TASK BRIEF →
Rewrite the lines of the material below with every "common name" replaced by "vernacular name" and everything else unchanged, leaving out the pictures.
___ DATA SHOWN
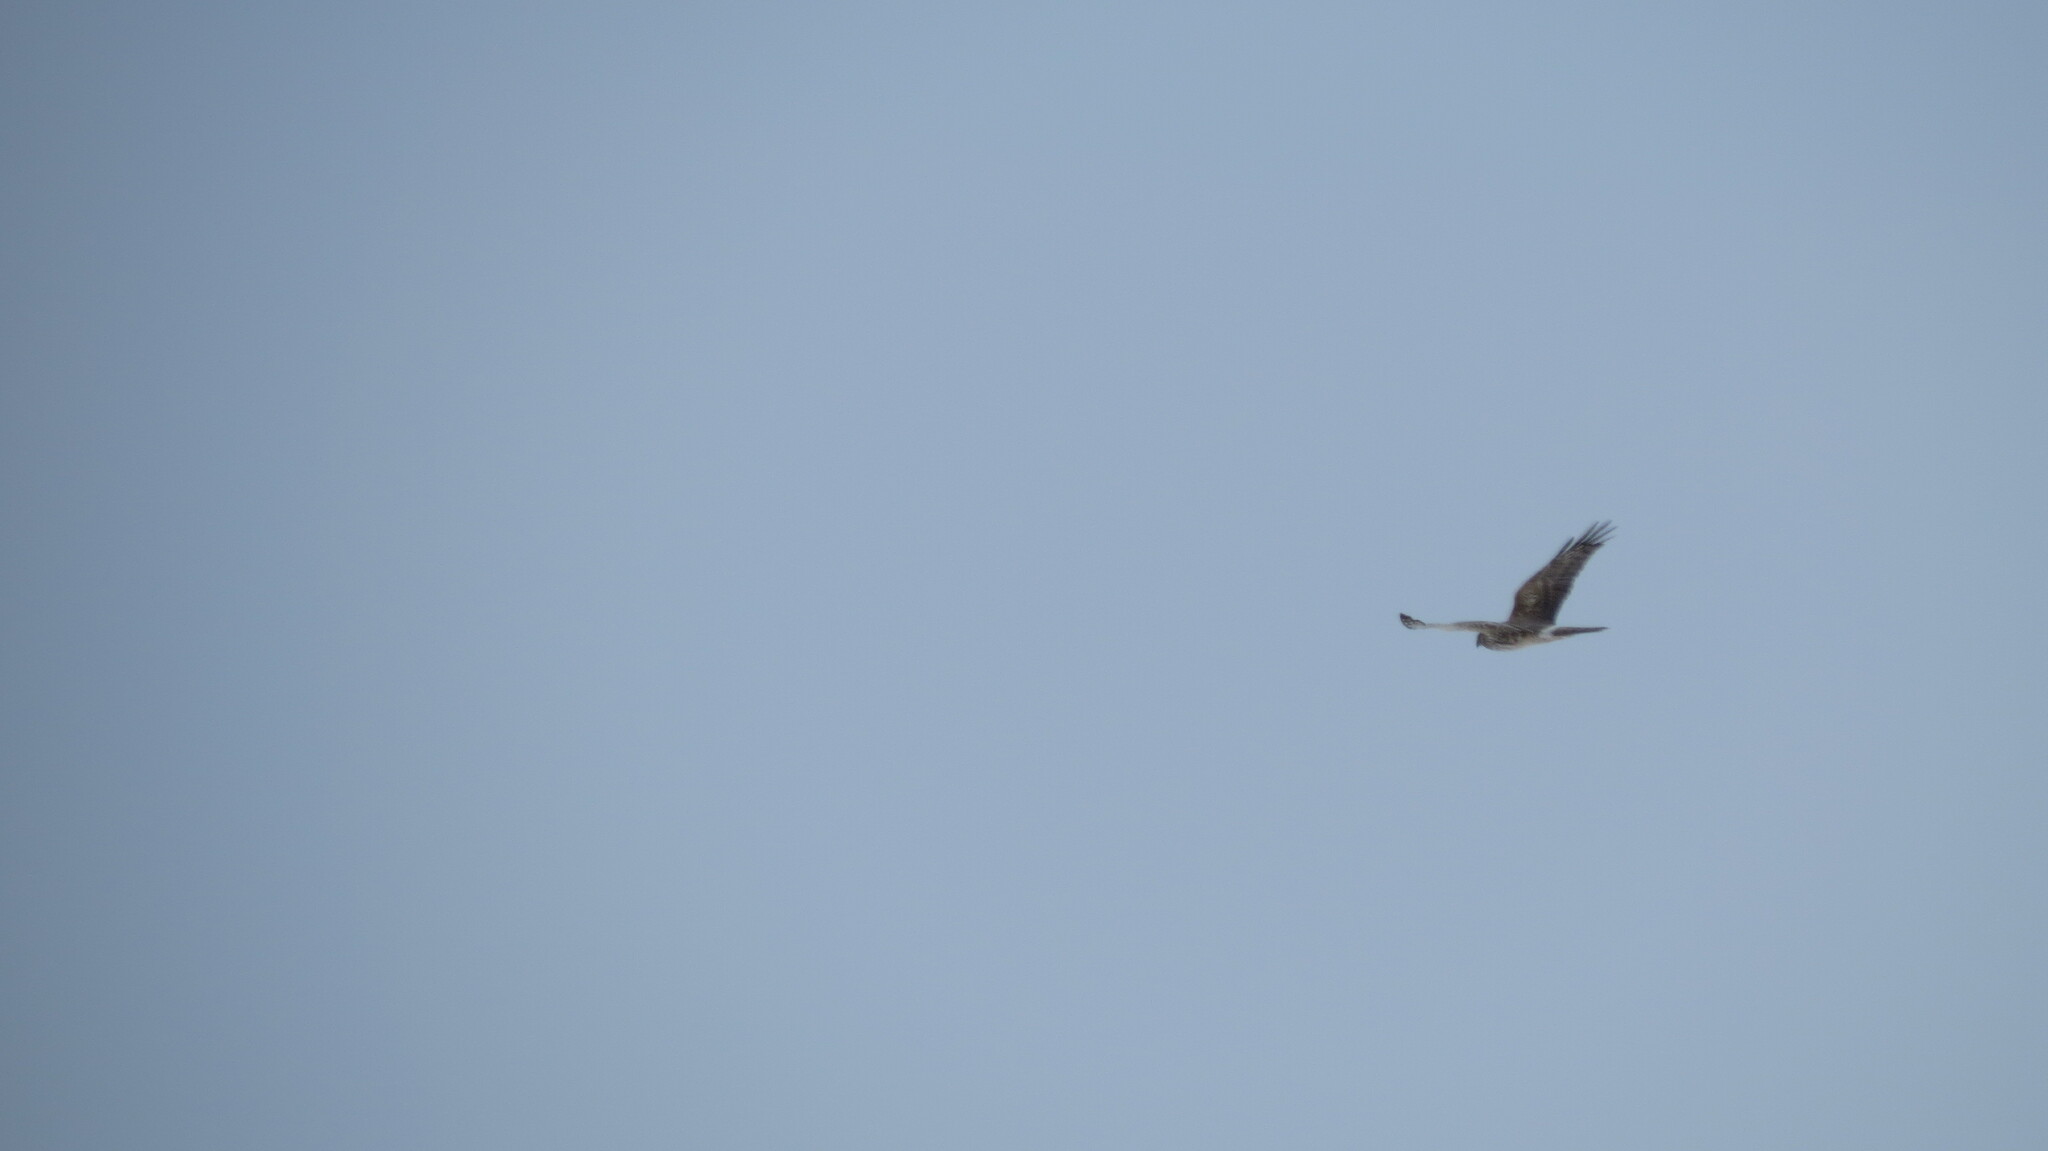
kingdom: Animalia
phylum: Chordata
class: Aves
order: Accipitriformes
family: Accipitridae
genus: Circus
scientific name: Circus cyaneus
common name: Hen harrier
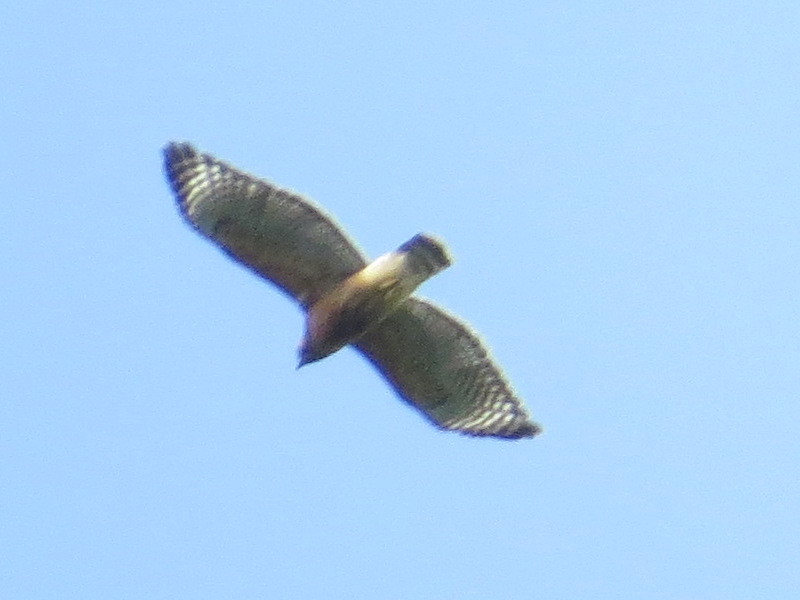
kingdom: Animalia
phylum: Chordata
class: Aves
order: Accipitriformes
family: Accipitridae
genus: Buteo
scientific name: Buteo lineatus
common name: Red-shouldered hawk
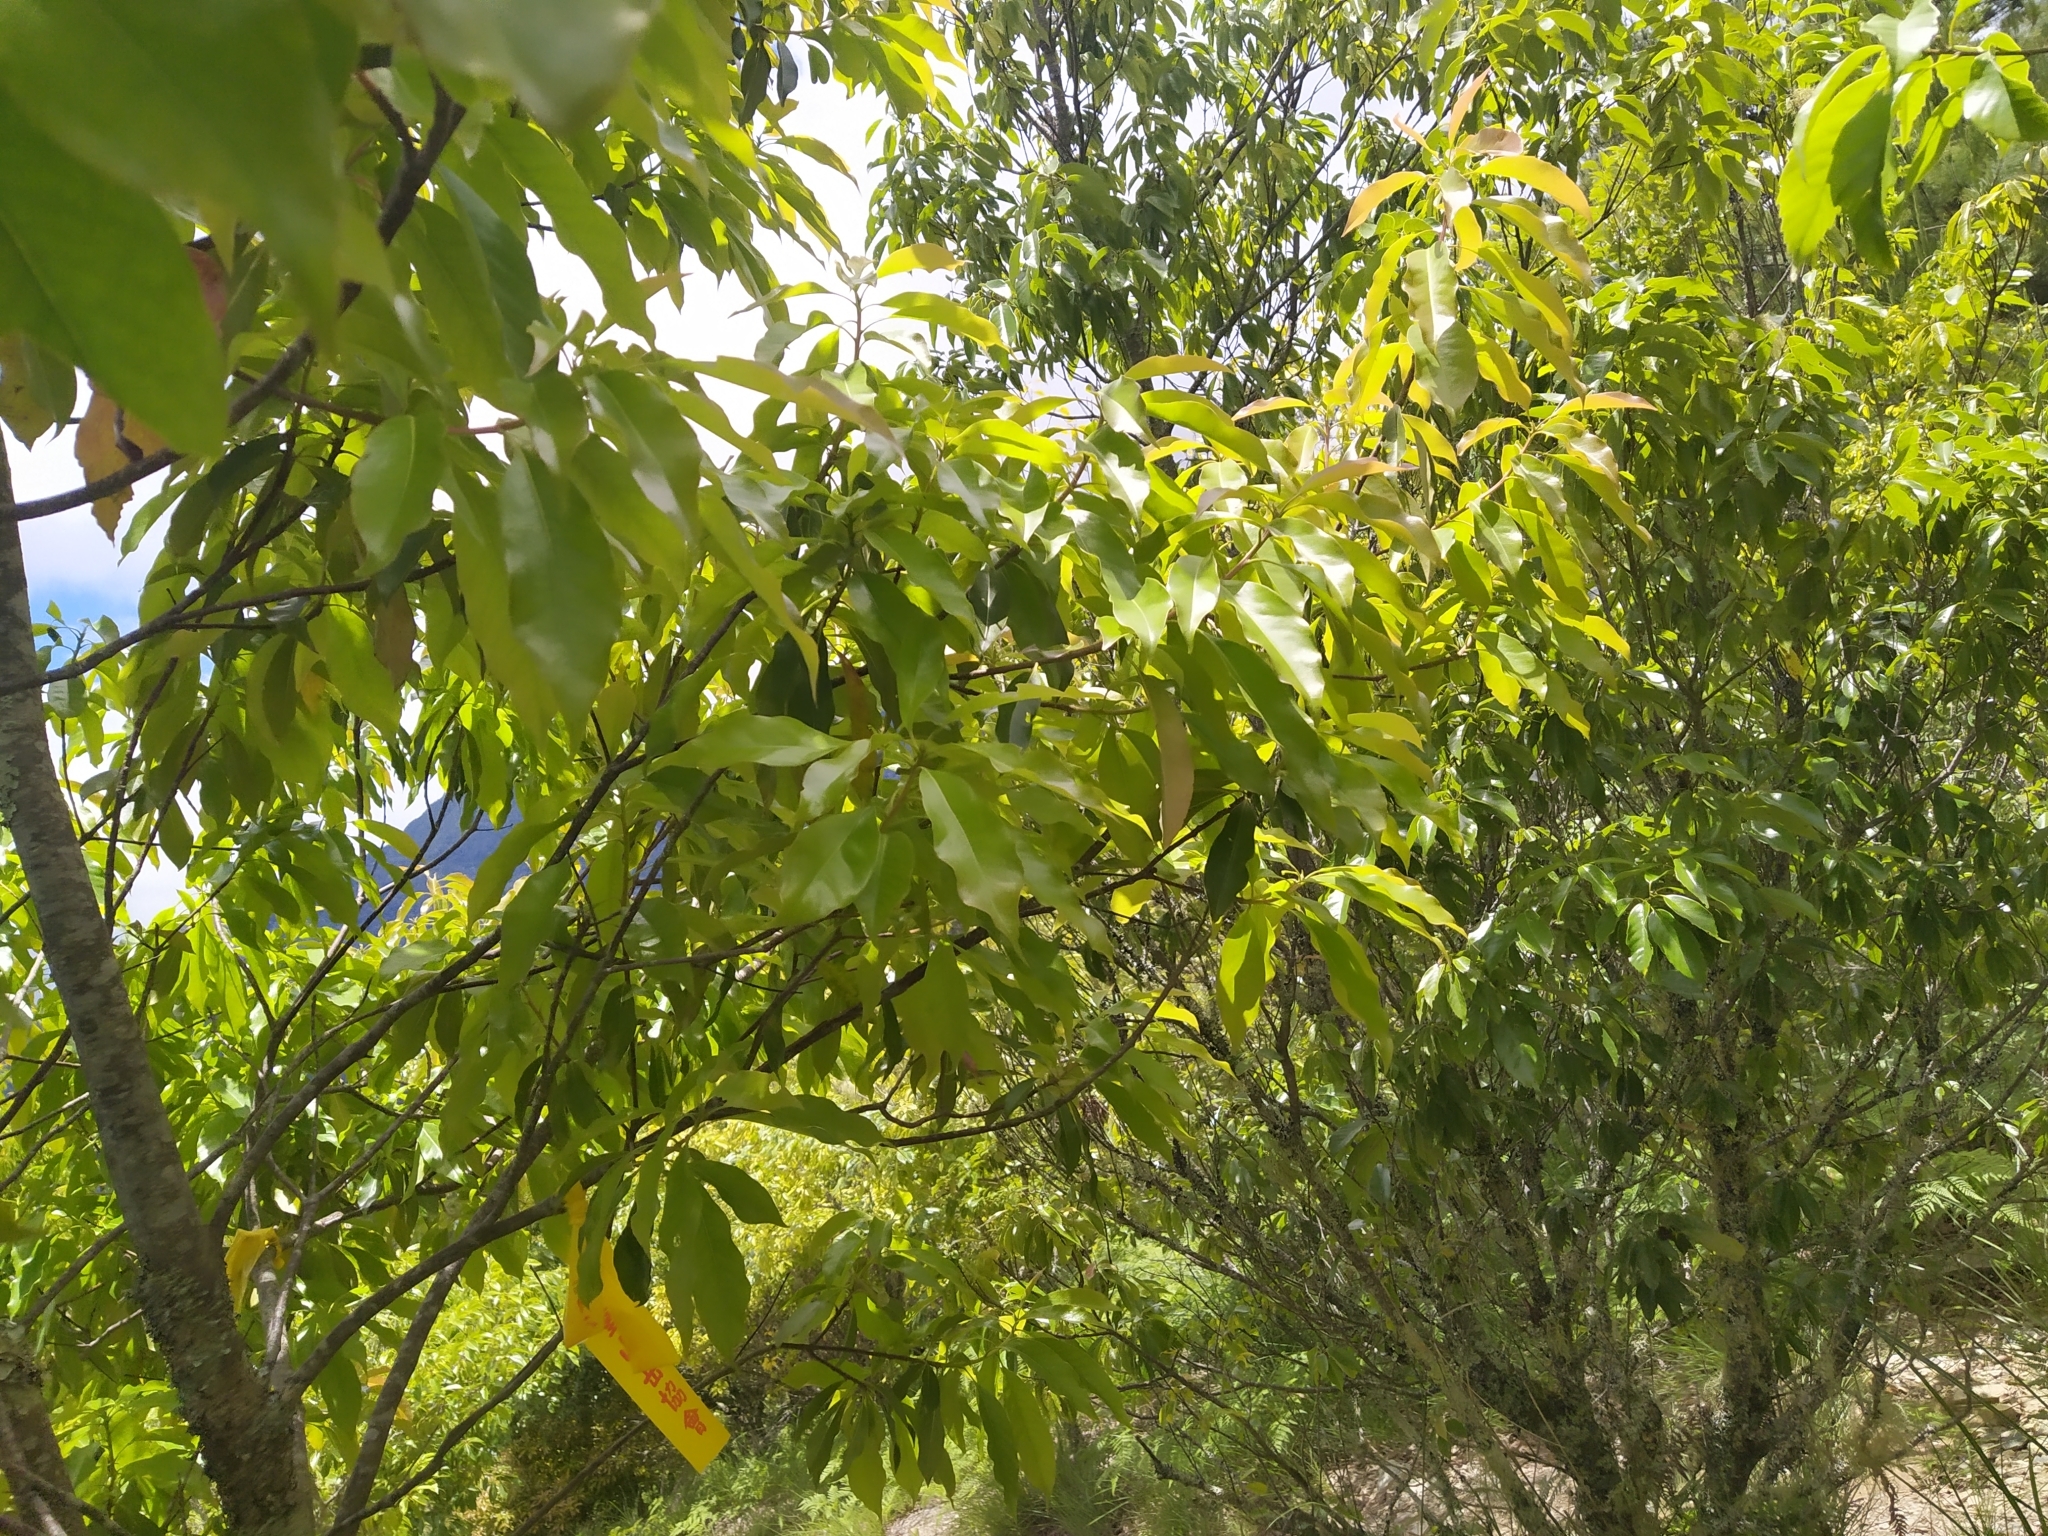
______
THE COMPLETED TASK →
kingdom: Animalia
phylum: Chordata
class: Aves
order: Accipitriformes
family: Accipitridae
genus: Circus
scientific name: Circus cyaneus
vernacular name: Hen harrier
kingdom: Animalia
phylum: Chordata
class: Aves
order: Accipitriformes
family: Accipitridae
genus: Buteo
scientific name: Buteo lineatus
vernacular name: Red-shouldered hawk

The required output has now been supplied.